* [TO DO]: Below are the records; copy out every line that holds the word "KiCad".
Top of DATASET CONTENT
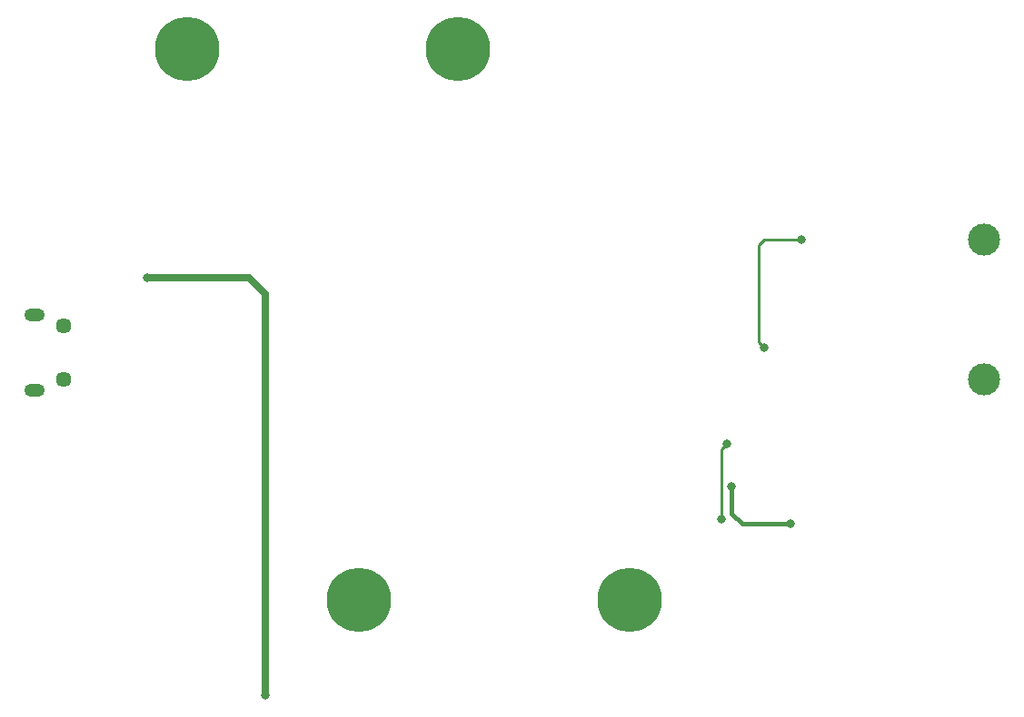
<source format=gbr>
G04 #@! TF.GenerationSoftware,KiCad,Pcbnew,(5.1.2-1)-1*
G04 #@! TF.CreationDate,2019-08-05T15:02:51+03:00*
G04 #@! TF.ProjectId,Boost_Converter,426f6f73-745f-4436-9f6e-766572746572,rev?*
G04 #@! TF.SameCoordinates,Original*
G04 #@! TF.FileFunction,Copper,L2,Bot*
G04 #@! TF.FilePolarity,Positive*
%FSLAX46Y46*%
G04 Gerber Fmt 4.6, Leading zero omitted, Abs format (unit mm)*
G04 Created by KiCad (PCBNEW (5.1.2-1)-1) date 2019-08-05 15:02:51*
%MOMM*%
%LPD*%
G04 APERTURE LIST*
%ADD10C,6.000000*%
%ADD11C,3.000000*%
%ADD12C,1.450000*%
%ADD13O,1.900000X1.200000*%
%ADD14C,0.800000*%
%ADD15C,0.650000*%
%ADD16C,0.450000*%
%ADD17C,0.250000*%
G04 APERTURE END LIST*
D10*
X60250000Y-98600000D03*
X44250000Y-47150000D03*
X69500000Y-47150000D03*
X85500000Y-98600000D03*
D11*
X118500000Y-78000000D03*
X118500000Y-65000000D03*
D12*
X32725000Y-73000000D03*
X32725000Y-78000000D03*
D13*
X30025000Y-72000000D03*
X30025000Y-79000000D03*
D14*
X40500000Y-68500000D03*
X51500000Y-107500000D03*
X95000000Y-88000000D03*
X100500000Y-91500000D03*
X101500000Y-65000000D03*
X98000000Y-75000000D03*
X94000000Y-91000000D03*
X94500000Y-84000000D03*
D15*
X40500000Y-68500000D02*
X50000000Y-68500000D01*
X51500000Y-70000000D02*
X51500000Y-107500000D01*
X50000000Y-68500000D02*
X51500000Y-70000000D01*
D16*
X95000000Y-88000000D02*
X95000000Y-90500000D01*
X96000000Y-91500000D02*
X100500000Y-91500000D01*
X95000000Y-90500000D02*
X96000000Y-91500000D01*
D17*
X101500000Y-65000000D02*
X98500000Y-65000000D01*
X98500000Y-65000000D02*
X98000000Y-65000000D01*
X98000000Y-65000000D02*
X97500000Y-65500000D01*
X97500000Y-74500000D02*
X98000000Y-75000000D01*
X97500000Y-65500000D02*
X97500000Y-74500000D01*
X94000000Y-84500000D02*
X94500000Y-84000000D01*
X94000000Y-91000000D02*
X94000000Y-84500000D01*
M02*

</source>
Bottom of DATASET CONTENT
* [ANSWER]:
G04 #@! TF.GenerationSoftware,KiCad,Pcbnew,(5.1.2-1)-1*
G04 Created by KiCad (PCBNEW (5.1.2-1)-1) date 2019-08-05 15:02:51*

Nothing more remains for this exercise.